|
FINALS.
If
knowledge is power, these guys have stuck their fingers in the
socket.
Writer:
Will Pfeifer
Artist: Jill Thompson
Colorist: Rick Taylor
Letterer: Rick Parker
4 issue miniseries
Published by DC Vertigo 1999
$2.95 each
FINALS
follows the final semesters of five students at Knox State University,
where university president Michael Woolrich believes in a policy
of learning through practical application. To this end, Dave Oswald
is studying criminal justice by holding up liquor stores. Tim
Pike is applying his theoretical engineering to building a time
machine. Anthropology student Gary Skelton is regressing to a
primal state, and comparative religions major Nancy Bierce has
become the leader of a cult. Meanwhile, film student Wally Maurer
still cannot decide on a subject for his graduate project, and
time is running out.
In
FINALS, creators Pfeifer and Thompson have created an enjoyably
subversive satire on the eccentricities of the American education
system, by creating a university where the emphasis is so firmly
placed on performance, there is no room left for the students
to develop as people. It is an absurdist tale, where the phys.

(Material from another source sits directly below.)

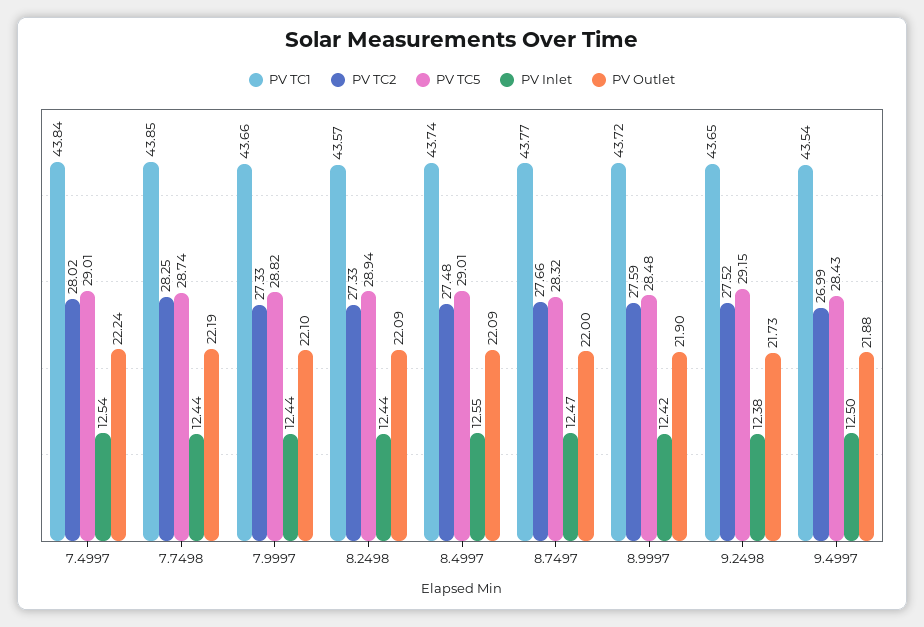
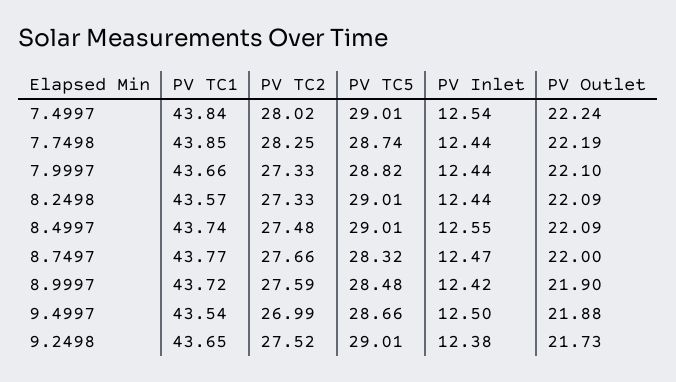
PV TC5, 8.2498: 28.94 -> 29.01
PV TC5, 9.2498: 29.15 -> 29.01
PV TC5, 9.4997: 28.43 -> 28.66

ed. students are experimented on by the eugenics class, and the
philosophy students tend to take their own lives before the end
of the first semester.
| "The art has a vibrancy
and independence of style that is well suited to depicting
frayed and unsteady youths" |
With
such a morbid sense of humour, FINALS comes across as a
very bleak piece of storytelling, though Pfeifer does a great
job of making the characters sympathetic and recognisable in their
desperation. He also keeps all the different plot threads running
at a clear and steady pace, and though at times the stories are
a little too transparent, it does lend the story a wonderful sense
of terrible inevitability.
Jill
Thompson's art is the perfect complement to Pfeifer's story. It
has a vibrancy and independence of style that is well suited to
depicting frayed and unsteady youths. Her quirky line may not
be to everyone's tastes, but there is more originality and genuine
expression here than one is likely to find in a barrelful of works
by most mainstream artists. Thompson seems to delight in using
an emotional shorthand similar to that practiced by Manga artists,
where faces shift dramatically to convey specific moods. The effect
is generally persuasive, but occasionally jarring.
With
many artists, a story like FINALS would be taken as an
excuse to experimentally push as many ideas into a single page
as possible. Jill Thompson shows admirable restraint here, making
sure even the time machine looks more like a science project than
a piece of Kirbytech, and the carnival float dedicated to Nancy
Bierce has a look of crepe paper and sticky tape about it. The
artist is clearly aware that her style is already eccentric enough
to keep the audience engaged, with no need for unnecessary embellishments.
The series' flat and simplistic colouring is a let-down, though,
and on occasion the characters can become confused as hair colour
leaps from one person to the next.
Recommended (with reservations: for the twisted,
or the academically frustrated)

Andrew
Wheeler is Editorial Consultant of PopImage.